Your task: Your reply should restate the lines from the top of the entries through the line containing "[00:04.705]" word for word, with no pictures.

#### Available data ####

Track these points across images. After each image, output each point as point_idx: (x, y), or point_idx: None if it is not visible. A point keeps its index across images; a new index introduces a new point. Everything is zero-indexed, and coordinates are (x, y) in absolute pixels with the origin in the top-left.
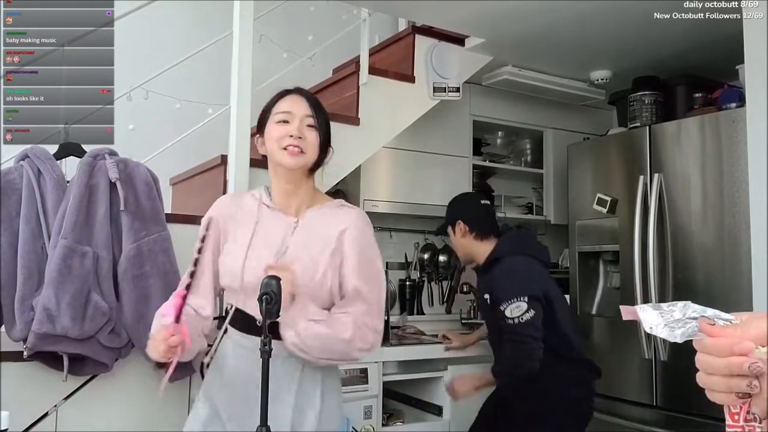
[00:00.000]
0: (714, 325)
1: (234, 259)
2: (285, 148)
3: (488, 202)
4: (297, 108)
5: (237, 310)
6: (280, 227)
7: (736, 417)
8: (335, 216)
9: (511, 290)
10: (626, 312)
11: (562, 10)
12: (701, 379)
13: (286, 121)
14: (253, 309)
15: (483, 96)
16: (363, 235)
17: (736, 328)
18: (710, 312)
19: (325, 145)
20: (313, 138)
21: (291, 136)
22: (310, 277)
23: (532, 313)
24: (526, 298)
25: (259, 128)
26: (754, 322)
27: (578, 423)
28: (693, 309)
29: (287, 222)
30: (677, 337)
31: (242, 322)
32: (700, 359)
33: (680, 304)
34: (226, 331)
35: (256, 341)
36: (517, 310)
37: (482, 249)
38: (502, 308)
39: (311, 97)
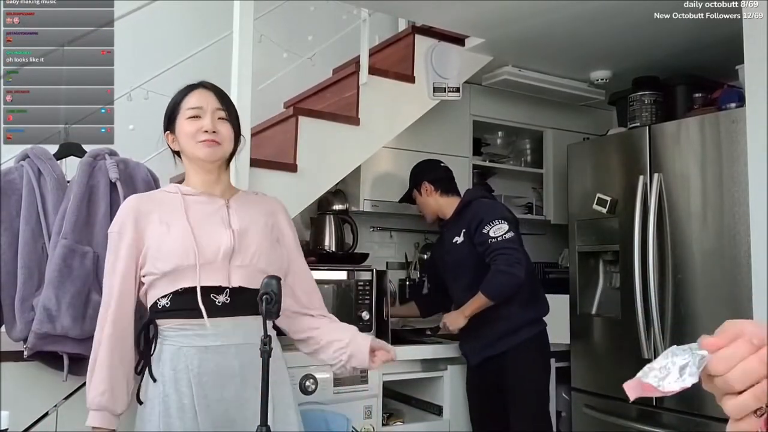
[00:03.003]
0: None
1: (179, 237)
2: (200, 142)
3: (446, 165)
4: (207, 102)
5: (183, 293)
6: (212, 207)
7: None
8: (261, 200)
9: (493, 214)
10: (630, 389)
11: (562, 11)
12: (729, 407)
13: (197, 116)
14: (216, 279)
15: (483, 96)
16: (290, 218)
17: (727, 332)
18: (694, 345)
19: (237, 136)
20: (226, 130)
21: (206, 131)
22: (261, 247)
23: (512, 233)
24: (506, 222)
25: (169, 125)
26: (730, 328)
27: (542, 354)
28: (681, 349)
29: (218, 203)
30: (695, 376)
31: (190, 306)
32: (723, 381)
33: (667, 352)
34: (156, 333)
35: (217, 329)
36: (499, 230)
37: (448, 203)
38: (485, 230)
39: (219, 90)
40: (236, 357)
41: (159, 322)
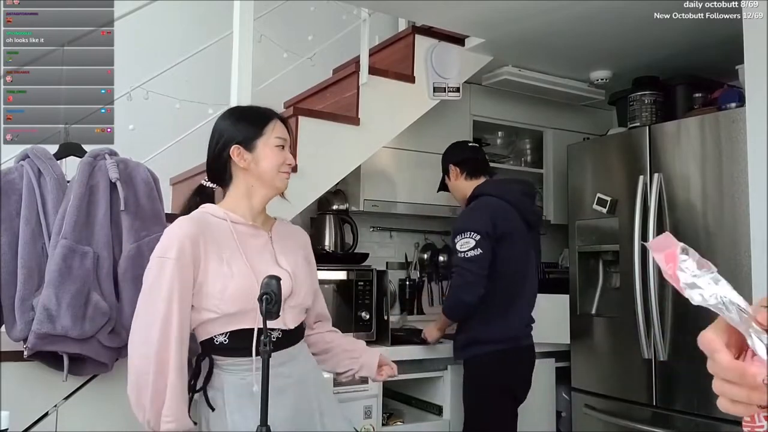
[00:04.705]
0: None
1: (242, 281)
2: (283, 173)
3: (477, 145)
4: (287, 136)
5: (239, 332)
6: (260, 241)
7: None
8: (293, 233)
9: (464, 225)
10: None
11: (562, 10)
12: (719, 387)
13: (282, 147)
14: (273, 321)
15: (483, 96)
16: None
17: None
18: (742, 303)
19: None
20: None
21: (289, 164)
22: (309, 285)
23: (479, 251)
24: (477, 236)
25: (243, 142)
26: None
27: (490, 375)
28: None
29: (263, 236)
30: (708, 301)
31: (246, 345)
32: (715, 369)
33: (708, 277)
34: (212, 365)
35: (280, 358)
36: (465, 245)
37: (473, 187)
38: (455, 241)
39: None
40: (291, 375)
41: (214, 356)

####

Expected answer:
Track these points across images. After each image, output each point as point_idx: (x, y), or point_idx: None if it is not visible. A point keeps its index across images; a new index introduces a new point. Everything is zero-indexed, and coordinates are (x, y) in absolute pixels with the origin in the top-left.
[00:00.000]
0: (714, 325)
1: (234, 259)
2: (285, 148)
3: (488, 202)
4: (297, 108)
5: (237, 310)
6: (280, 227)
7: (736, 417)
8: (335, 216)
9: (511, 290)
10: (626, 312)
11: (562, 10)
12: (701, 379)
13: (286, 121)
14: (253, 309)
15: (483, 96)
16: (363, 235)
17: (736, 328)
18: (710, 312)
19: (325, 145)
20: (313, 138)
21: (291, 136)
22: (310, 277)
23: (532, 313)
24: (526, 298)
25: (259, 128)
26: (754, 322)
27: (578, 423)
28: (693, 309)
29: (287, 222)
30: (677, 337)
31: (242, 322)
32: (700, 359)
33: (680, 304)
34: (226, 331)
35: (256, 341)
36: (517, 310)
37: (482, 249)
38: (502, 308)
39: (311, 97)
[00:03.003]
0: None
1: (179, 237)
2: (200, 142)
3: (446, 165)
4: (207, 102)
5: (183, 293)
6: (212, 207)
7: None
8: (261, 200)
9: (493, 214)
10: (630, 389)
11: (562, 11)
12: (729, 407)
13: (197, 116)
14: (216, 279)
15: (483, 96)
16: (290, 218)
17: (727, 332)
18: (694, 345)
19: (237, 136)
20: (226, 130)
21: (206, 131)
22: (261, 247)
23: (512, 233)
24: (506, 222)
25: (169, 125)
26: (730, 328)
27: (542, 354)
28: (681, 349)
29: (218, 203)
30: (695, 376)
31: (190, 306)
32: (723, 381)
33: (667, 352)
34: (156, 333)
35: (217, 329)
36: (499, 230)
37: (448, 203)
38: (485, 230)
39: (219, 90)
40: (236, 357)
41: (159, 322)
[00:04.705]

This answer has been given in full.